TASK TO COMPLETE: In the entries below, start at the line that has "всяким причинам, моет за" and stop after the line that has "Связаться с нами вы может". Recast those lines as a Markdown table with the columns n (the row number) and Line (the text of that line), leaving out any blank lines.

[Stored items from a collection]
────────────────────

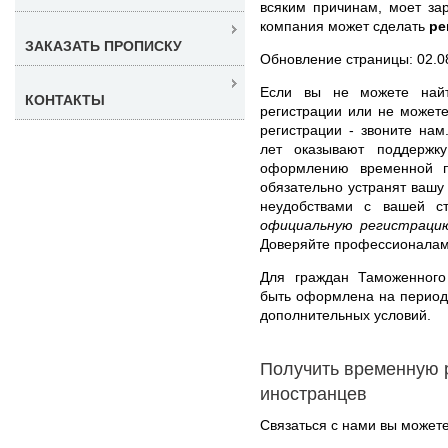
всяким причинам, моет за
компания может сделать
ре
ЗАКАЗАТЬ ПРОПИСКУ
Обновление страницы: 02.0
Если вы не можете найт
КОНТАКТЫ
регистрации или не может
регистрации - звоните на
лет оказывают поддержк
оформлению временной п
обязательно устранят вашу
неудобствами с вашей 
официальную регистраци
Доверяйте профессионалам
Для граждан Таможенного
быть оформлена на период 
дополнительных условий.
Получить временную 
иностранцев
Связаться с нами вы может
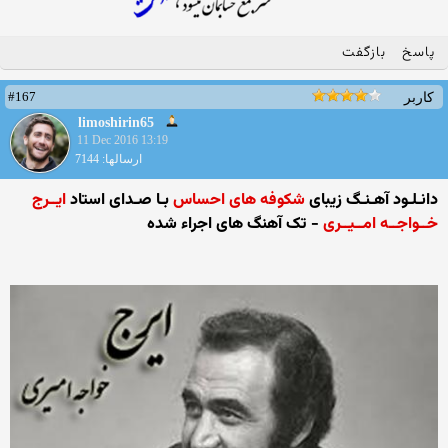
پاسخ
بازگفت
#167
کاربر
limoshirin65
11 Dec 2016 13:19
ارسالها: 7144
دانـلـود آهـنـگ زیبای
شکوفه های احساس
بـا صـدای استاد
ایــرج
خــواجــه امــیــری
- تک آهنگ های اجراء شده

────────────────────

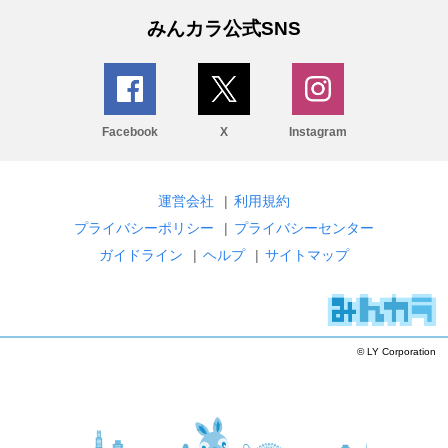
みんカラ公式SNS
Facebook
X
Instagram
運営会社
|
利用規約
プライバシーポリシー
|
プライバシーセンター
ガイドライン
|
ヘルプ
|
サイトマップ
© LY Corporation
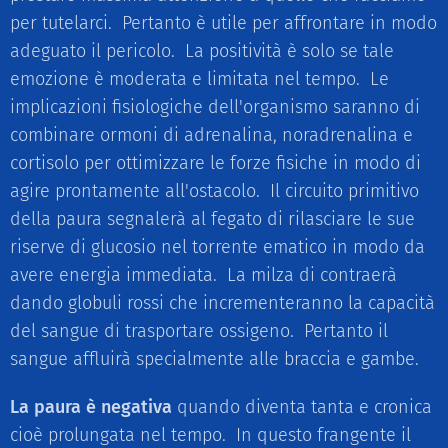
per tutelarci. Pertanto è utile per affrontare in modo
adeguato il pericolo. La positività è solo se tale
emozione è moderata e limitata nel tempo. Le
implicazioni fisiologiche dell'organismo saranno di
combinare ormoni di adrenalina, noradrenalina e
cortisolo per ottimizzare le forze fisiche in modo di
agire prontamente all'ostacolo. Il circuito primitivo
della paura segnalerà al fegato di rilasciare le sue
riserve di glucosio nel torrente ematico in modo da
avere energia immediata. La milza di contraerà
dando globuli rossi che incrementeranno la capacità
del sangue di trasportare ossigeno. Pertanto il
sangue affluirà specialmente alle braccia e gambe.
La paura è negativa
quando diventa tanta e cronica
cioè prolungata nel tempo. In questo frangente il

────────────────────

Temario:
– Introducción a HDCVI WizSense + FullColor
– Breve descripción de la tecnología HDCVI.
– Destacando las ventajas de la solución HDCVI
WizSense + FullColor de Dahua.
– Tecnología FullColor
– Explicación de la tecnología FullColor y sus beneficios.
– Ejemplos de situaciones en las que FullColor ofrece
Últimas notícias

────────────────────

PROBLEM SOLUTION:
| n | Line |
|---|---|
| 1 | всяким причинам, моет за |
| 2 | компания может сделать |
| 3 | ре |
| 4 | ЗАКАЗАТЬ ПРОПИСКУ |
| 5 | Обновление страницы: 02.0 |
| 6 | Если вы не можете найт |
| 7 | КОНТАКТЫ |
| 8 | регистрации или не может |
| 9 | регистрации - звоните на |
| 10 | лет оказывают поддержк |
| 11 | оформлению временной п |
| 12 | обязательно устранят вашу |
| 13 | неудобствами с вашей  |
| 14 | официальную регистраци |
| 15 | Доверяйте профессионалам |
| 16 | Для граждан Таможенного |
| 17 | быть оформлена на период  |
| 18 | дополнительных условий. |
| 19 | Получить временную  |
| 20 | иностранцев |
| 21 | Связаться с нами вы может |